Let me share one more scripture that is very familiar in ministries to men, Proverbs 27:17; oftentimes we use this verse, “Iron sharpens iron, and one man sharpens another.” There is truth here, but the only way this can be applied in our lives is to spend time with other men. Other men, who we will give permission to challenge us when they see us missing the mark; holding us accountable in our walk with Christ.
So, what makes a really good small group for men? Two or more men who want to walk more closely with God (I recommend groups of no more than four to five for accountability purposes), a leader who is passionate for his men and prays for them regularly; and a respect for the process of relationships. In other words, kind of like the Vegas slogan, “What is said here, stays here!”

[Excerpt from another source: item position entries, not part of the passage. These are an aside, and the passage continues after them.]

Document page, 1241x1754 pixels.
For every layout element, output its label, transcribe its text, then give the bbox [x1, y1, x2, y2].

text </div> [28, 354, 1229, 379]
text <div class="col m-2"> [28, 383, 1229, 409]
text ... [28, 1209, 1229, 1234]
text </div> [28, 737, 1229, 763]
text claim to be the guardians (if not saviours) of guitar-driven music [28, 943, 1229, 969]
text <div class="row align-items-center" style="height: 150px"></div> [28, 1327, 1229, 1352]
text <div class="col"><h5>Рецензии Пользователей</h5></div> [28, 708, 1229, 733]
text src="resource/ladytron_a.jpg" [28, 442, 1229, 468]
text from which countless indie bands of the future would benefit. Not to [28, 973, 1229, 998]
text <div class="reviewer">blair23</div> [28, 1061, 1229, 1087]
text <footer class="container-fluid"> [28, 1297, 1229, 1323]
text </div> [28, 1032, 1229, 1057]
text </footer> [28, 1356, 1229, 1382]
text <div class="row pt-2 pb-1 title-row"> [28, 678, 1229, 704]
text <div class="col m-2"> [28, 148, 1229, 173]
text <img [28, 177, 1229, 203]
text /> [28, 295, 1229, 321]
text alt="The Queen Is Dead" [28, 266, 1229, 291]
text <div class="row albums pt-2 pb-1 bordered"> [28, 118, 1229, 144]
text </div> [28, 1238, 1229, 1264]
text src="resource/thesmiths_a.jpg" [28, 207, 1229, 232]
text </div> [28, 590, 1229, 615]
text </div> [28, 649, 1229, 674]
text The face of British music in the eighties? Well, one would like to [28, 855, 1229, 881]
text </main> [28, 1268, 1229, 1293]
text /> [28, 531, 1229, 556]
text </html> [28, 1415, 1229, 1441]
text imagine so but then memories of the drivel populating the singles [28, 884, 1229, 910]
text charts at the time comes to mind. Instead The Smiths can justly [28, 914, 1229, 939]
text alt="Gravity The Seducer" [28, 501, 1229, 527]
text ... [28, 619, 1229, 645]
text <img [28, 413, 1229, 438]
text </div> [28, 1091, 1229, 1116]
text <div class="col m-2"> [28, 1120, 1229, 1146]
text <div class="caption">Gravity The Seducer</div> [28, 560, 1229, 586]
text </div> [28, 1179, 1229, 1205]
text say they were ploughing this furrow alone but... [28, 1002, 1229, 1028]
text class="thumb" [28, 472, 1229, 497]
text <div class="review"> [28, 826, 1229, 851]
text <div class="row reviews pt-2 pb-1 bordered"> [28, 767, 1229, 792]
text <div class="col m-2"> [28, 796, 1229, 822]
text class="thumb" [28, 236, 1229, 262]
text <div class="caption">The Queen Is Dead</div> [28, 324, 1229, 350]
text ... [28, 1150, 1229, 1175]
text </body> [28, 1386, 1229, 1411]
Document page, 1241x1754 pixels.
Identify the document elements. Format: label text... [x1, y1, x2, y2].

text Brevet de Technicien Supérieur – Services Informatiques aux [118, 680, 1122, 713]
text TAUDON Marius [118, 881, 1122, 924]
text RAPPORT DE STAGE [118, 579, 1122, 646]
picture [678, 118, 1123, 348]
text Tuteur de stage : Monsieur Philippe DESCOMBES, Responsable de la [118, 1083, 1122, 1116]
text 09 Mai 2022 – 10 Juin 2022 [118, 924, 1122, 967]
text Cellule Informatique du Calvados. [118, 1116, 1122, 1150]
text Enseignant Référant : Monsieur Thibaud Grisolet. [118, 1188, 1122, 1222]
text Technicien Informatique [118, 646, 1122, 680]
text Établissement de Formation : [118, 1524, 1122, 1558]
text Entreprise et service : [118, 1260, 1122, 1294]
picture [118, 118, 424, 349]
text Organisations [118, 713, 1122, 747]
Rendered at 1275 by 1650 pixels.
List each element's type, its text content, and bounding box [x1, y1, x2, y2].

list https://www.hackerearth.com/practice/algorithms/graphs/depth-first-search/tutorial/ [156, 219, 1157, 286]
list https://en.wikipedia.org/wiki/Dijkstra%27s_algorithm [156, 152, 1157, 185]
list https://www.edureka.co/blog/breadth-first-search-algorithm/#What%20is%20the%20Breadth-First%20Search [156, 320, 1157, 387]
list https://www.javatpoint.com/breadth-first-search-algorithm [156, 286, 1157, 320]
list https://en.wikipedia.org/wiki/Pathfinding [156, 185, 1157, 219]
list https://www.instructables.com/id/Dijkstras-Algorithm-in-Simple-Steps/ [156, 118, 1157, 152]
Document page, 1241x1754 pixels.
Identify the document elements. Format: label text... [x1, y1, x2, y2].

Let me encourage you, if you do not have such men in your life; find one or a group of men. You will be blessed to have such men who will challenge you, be a listening ear when you need to talk, and more importantly, pray for you. “Iron sharpens iron, and one man sharpens another.” The only way this can happen is to have someone in your life that will sharpen you, to knock off those rough edges and smooth the edge so you can be ready to fight the battle that lays before us every day. To put on that whole armor of God that Paul speaks of in Ephesians Chapter 6.
We need men who will stand shoulder to shoulder with us every day. When you see pictures depicting ancient times with men readying for battle, how are those men standing in formation? Or if you watch movies such as Troy, or Braveheart as the men are getting ready to charge, how are those men standing? Shoulder to Shoulder.
Will you be a man who will stand shoulder to shoulder with another man in this battle? Will you pour your life into other men? Will you let other men pour their lives into you? Do you want to change families in your church? Do you want to change your church to be more of an impact to your community? Then start by sharing life with other men – men within your church and men outside your church. Developing relationships that will sharpen each of us to be the man God desires for us all and imparting the Gospel of God into each other’s lives.